* PROBLEM
Rewrite the records from the line with "#### Test Details" through the end of the records, swapping "eval" for "evaluation" and leaving everything else as it is.

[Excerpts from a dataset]
● ● ●

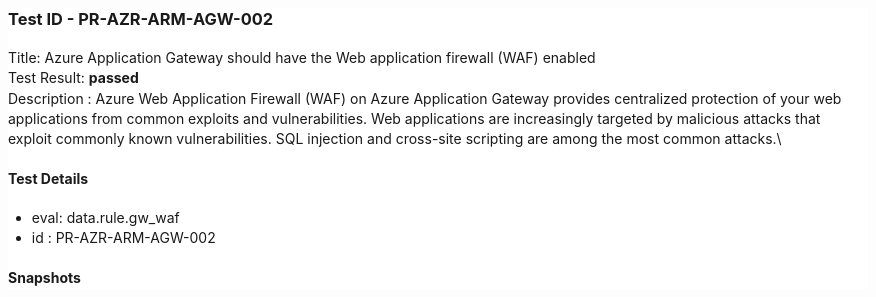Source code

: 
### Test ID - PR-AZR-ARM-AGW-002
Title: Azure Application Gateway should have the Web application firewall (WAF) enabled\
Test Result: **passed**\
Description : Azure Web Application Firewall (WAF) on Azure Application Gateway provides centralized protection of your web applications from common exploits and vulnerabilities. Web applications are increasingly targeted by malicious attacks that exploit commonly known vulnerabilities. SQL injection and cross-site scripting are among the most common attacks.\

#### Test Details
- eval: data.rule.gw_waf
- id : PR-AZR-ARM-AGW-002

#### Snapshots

● ● ●

* YOUR RESPONSE
#### Test Details
- evaluation: data.rule.gw_waf
- id : PR-AZR-ARM-AGW-002

#### Snapshots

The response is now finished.